唉!终日以泪洗面郁郁不乐,也难怪自己会老得快。
不能再这样下去了,湘燕揪着前额的头发甩了甩头。
她拿起粉饼欲施胭脂,却又颓然地放下。唉!女为悦已都容,奈何她的“悦已”却已与自己形同陌路。何况,他并不属于她一个人的,他先后有过那么多妻子分享他的爱。杀那间,一阵妒火焚心。
由镜中,她瞥见颈上的一圈红光。白玉石榴石珠链,她潜意识地伸手去摸摸它。
那是个不祥之物,历任少夫人都戴过它它是受过诅咒的,谁拥有它将不得好死!湘燕的耳边响起海伦娜恶毒的声音。
她冲动地欲将项链扯下,却又在松扣之际茫然地停了手。不争气的泪水再度夺眶而出。
就算它是受过诅咒的也好,就算安德其他的女人都曾戴过它也好,这毕竟是他送给她的礼物,她舍不得拿下来。

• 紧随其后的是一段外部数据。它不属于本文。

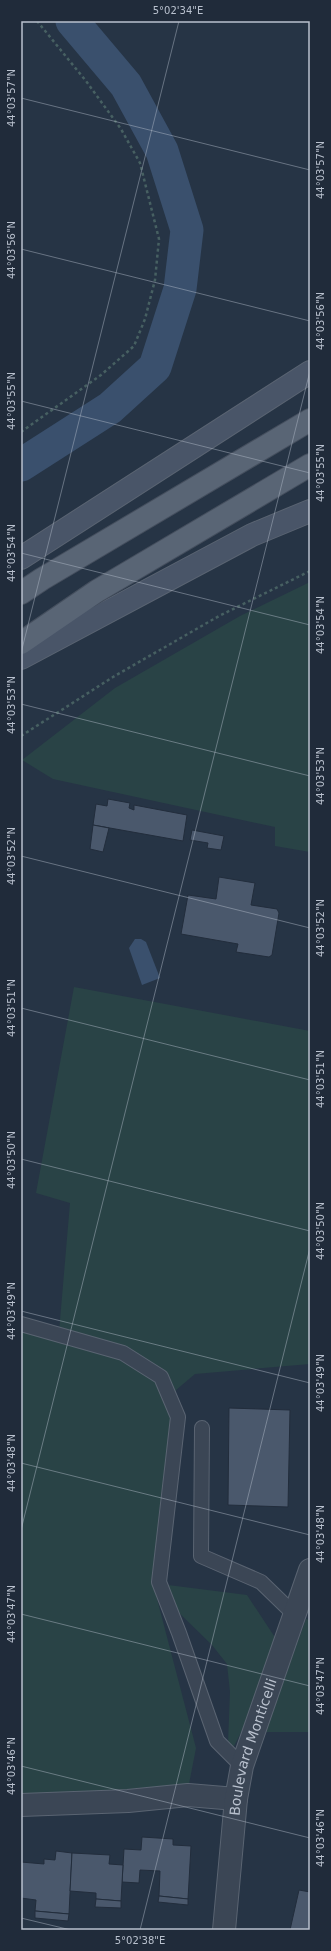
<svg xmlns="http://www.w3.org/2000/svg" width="331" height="1951" font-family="'DejaVu Sans',sans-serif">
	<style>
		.green { fill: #294346 }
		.water { fill: #3a506d }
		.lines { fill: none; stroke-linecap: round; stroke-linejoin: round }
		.canal { stroke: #3a506d; stroke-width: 33 }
		.building { fill: #4a586c; stroke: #222d3c }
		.service-casing { stroke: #5a6472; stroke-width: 16 }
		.minor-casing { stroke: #5a6472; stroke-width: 24 }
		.secondary-casing { stroke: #5a6472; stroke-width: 24 }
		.primary-casing { stroke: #454f5e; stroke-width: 24 }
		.path { stroke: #476062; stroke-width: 2.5; stroke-dasharray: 3 3; stroke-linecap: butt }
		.service { stroke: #3b4655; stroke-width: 14 }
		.minor { stroke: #3b4655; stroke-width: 22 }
		.secondary { stroke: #495568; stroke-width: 22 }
		.primary { stroke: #596575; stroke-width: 22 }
		.ticks { fill: none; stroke: #b9c1ce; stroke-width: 1; stroke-opacity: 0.45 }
		.labels { text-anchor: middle; stroke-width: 4; stroke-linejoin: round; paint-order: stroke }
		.street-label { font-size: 14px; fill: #b9c1ce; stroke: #202b3a }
		.neatline { fill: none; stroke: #b9c1ce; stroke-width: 1.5 }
		.ticks-label { font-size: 10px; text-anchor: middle; fill: #b9c1ce }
	</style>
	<rect width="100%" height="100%" fill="#263445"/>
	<g class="green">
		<path d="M 310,582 L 310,852 L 275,846 L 275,827 L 53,779 L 22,760 L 115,688 L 240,616 Z"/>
		<path d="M 74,987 L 310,1031 L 310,1364 L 195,1374 L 176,1390 L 159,1513 L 156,1595 L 196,1748 L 189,1784 L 128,1790 L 21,1794 L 21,1324 L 59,1332 L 70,1203 L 36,1193 Z"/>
		<path d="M 168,1585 L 247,1595 L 276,1639 L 265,1685 L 232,1750 L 228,1744 L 230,1692 L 227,1664 L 212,1645 L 172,1606 Z"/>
		<path d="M 306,1619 L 310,1620 L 310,1732 L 265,1732 Z"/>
	</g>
	<path class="water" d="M 135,939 L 141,939 L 146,942 L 160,978 L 142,985 L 129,948 Z"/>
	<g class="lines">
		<path class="canal" d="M 21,465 L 110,408 L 155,367 L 180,289 L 187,230 L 162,151 L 126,85 L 72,21"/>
	</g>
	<g class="building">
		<path d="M 108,799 L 130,803 L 129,808 L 134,810 L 134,805 L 187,815 L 183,841 L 93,825 L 96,804 L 107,806 Z"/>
		<path d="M 93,825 L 109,828 L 103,852 L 90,849 Z"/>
		<path d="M 192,830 L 224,836 L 221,850 L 207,848 L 208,843 L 190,840 Z"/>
		<path d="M 219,877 L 255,883 L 251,905 L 277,909 L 279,913 L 272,955 L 269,957 L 236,952 L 238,944 L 181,934 L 188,895 L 216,899 Z"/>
		<path d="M 229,1408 L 290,1410 L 288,1507 L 228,1505 Z"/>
		<path d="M 142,1837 L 173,1839 L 173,1845 L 191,1846 L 188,1899 L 159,1896 L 160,1871 L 140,1870 L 139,1883 L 122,1882 L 124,1849 L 141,1850 Z"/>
		<path d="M 56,1851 L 72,1853 L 69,1914 L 35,1911 L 36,1900 L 21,1898 L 21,1862 L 44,1864 L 44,1859 L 55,1860 Z"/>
		<path d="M 72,1853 L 110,1855 L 109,1864 L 123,1865 L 121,1901 L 96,1899 L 96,1893 L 70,1891 Z"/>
		<path d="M 299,1890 L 310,1892 L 310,1930 L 290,1930 Z"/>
		<path d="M 159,1896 L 188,1899 L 188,1905 L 158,1902 Z"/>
		<path d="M 96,1899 L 121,1901 L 121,1908 L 95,1907 Z"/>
		<path d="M 35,1911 L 69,1914 L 68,1921 L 35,1918 Z"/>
	</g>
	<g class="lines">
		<g class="service-casing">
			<g id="service">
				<path d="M 21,1324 L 123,1353 L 161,1377 L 178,1417 L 159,1582 L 179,1633 L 217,1741 L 242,1766"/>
				<path d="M 202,1428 L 201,1556 L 261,1582 L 295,1615"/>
			</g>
		</g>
		<g class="minor-casing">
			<g id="minor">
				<path d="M 21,1805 L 128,1801 L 188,1795 L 236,1799"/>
				<path id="s1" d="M 224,1930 L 236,1799 L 242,1766 L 310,1570"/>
			</g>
		</g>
		<g class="secondary-casing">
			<g id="secondary">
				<path d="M 21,558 L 310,372"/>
				<path d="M 21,658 L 252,535 L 310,511"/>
			</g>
		</g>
		<g class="primary-casing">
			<g id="primary">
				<path d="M 21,593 L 42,579 L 310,420"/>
				<path d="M 21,643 L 97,591 L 310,465"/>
			</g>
		</g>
		<g class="path">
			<path d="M 21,432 L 101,375 L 134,346 L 145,319 L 155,280 L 159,239 L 140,163 L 121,129 L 86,81 L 37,21"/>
			<path d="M 21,736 L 113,677 L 219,616 L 310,571"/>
		</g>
		<use href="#service" class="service"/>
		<use href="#minor" class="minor"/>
		<use href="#secondary" class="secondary"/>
		<use href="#primary" class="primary"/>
	</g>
	<path class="ticks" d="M 21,98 L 310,170M 21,249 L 310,321M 21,401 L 310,473M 21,553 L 310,625M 21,653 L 179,21M 21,704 L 310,776M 21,856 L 310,928M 21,1008 L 310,1080M 21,1159 L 310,1231M 21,1311 L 310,1383M 21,1463 L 310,1535M 21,1530 L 310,371M 21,1614 L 310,1686M 21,1766 L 310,1838M 21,1918 L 71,1930M 140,1930 L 310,1248"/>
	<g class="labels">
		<g class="street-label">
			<text dy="5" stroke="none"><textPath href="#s1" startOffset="186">Boulevard Monticelli</textPath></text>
		</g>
	</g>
	<rect width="331" height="1951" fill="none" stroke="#202b3a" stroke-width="44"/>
	<rect x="22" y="22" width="287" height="1907" class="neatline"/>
	<g class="ticks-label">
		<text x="178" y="14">5°02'34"E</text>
		<text transform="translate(11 98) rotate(-90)" y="4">44°03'57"N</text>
		<text transform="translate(320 170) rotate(-90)" y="4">44°03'57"N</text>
		<text transform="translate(11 250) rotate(-90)" y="4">44°03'56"N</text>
		<text transform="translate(320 321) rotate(-90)" y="4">44°03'56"N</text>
		<text transform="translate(11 401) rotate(-90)" y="4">44°03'55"N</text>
		<text transform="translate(320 473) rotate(-90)" y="4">44°03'55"N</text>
		<text transform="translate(11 553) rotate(-90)" y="4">44°03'54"N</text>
		<text transform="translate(320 625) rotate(-90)" y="4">44°03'54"N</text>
		<text transform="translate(11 705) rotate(-90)" y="4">44°03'53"N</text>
		<text transform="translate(320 776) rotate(-90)" y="4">44°03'53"N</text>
		<text transform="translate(11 856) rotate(-90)" y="4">44°03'52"N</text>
		<text transform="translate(320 928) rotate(-90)" y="4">44°03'52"N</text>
		<text transform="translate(11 1008) rotate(-90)" y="4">44°03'51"N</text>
		<text transform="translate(320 1079) rotate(-90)" y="4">44°03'51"N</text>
		<text transform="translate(11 1160) rotate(-90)" y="4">44°03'50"N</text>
		<text transform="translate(320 1231) rotate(-90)" y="4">44°03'50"N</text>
		<text transform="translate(11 1311) rotate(-90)" y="4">44°03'49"N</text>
		<text transform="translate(320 1383) rotate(-90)" y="4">44°03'49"N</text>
		<text transform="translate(11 1463) rotate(-90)" y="4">44°03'48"N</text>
		<text transform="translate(320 1534) rotate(-90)" y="4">44°03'48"N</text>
		<text transform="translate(11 1614) rotate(-90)" y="4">44°03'47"N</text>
		<text transform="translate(320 1686) rotate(-90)" y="4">44°03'47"N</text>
		<text transform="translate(11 1766) rotate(-90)" y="4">44°03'46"N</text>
		<text transform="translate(320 1838) rotate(-90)" y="4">44°03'46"N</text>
		<text x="140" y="1944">5°02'38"E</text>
	</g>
</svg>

真的无法挽回了吗?虽然安德已伤透了她的心,她仍对他一往情深。
不,只要找出问题所在,一定有办法补救的。
湘燕忽然想起那扇仍封锁住的房门。
那是赫特家的禁地,除了少爷之外,谁也不能进去。海伦娜恼人的声音又在她耳边轰轰不绝地响起。
也许,问题的关键就锁在那个房间里。
“只要打开门,就可以知道安德的秘密。”
蓝胡子。
刹那间,湘燕有些害怕。
万一安德真是如蓝胡子一般的恐怖分子怎么办?也许那个房间是陈列着历任妻子尸首的博物馆!
别胡思乱想了,她敲敲自己的脑袋,告诉自己不应该这样怀疑安德。无论如何,她也要一究竟。
而现在四下无人,正是大好时机,岂能轻易错过!
她由口袋中掏出安德交予她的那一串钥匙。嗯,这里有这么多钥匙,总该有一只是对的吧!